- What you need to do -
Below are several entries. Transcribe exactly those lines that fall from the one with "Decorate the foam frame with various foam" through the one with "Optional: Add additional embellishments", end lines included.

- Data for this exercise -

---

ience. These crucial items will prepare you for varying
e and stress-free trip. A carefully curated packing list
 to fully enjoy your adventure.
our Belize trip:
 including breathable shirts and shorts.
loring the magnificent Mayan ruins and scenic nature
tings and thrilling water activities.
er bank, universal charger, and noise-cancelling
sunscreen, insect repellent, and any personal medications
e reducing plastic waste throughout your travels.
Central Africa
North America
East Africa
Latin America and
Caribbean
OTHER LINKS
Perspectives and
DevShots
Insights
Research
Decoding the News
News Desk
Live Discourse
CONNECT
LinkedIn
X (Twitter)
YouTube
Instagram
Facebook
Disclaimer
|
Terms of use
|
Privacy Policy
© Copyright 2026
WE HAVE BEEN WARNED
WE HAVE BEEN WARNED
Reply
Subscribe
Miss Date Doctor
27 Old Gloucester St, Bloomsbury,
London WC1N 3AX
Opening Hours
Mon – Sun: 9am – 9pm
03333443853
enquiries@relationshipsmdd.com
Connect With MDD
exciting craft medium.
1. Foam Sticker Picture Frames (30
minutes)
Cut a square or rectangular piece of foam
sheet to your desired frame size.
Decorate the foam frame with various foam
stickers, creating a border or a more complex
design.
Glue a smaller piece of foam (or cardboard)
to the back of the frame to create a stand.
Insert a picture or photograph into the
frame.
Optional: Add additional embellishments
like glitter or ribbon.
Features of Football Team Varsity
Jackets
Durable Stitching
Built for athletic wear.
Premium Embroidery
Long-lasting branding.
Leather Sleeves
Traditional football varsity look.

---

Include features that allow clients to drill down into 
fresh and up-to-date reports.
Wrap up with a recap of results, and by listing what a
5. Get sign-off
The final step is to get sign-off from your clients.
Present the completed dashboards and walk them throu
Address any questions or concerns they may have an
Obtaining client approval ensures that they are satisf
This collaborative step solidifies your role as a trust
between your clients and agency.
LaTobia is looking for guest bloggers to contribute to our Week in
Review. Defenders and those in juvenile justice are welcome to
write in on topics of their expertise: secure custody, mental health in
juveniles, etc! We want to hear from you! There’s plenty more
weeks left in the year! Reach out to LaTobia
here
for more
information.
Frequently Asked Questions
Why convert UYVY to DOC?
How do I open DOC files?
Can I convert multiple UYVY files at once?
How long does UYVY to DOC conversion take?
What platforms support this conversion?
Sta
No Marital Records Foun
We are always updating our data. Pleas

---

- Task answer -
Decorate the foam frame with various foam
stickers, creating a border or a more complex
design.
Glue a smaller piece of foam (or cardboard)
to the back of the frame to create a stand.
Insert a picture or photograph into the
frame.
Optional: Add additional embellishments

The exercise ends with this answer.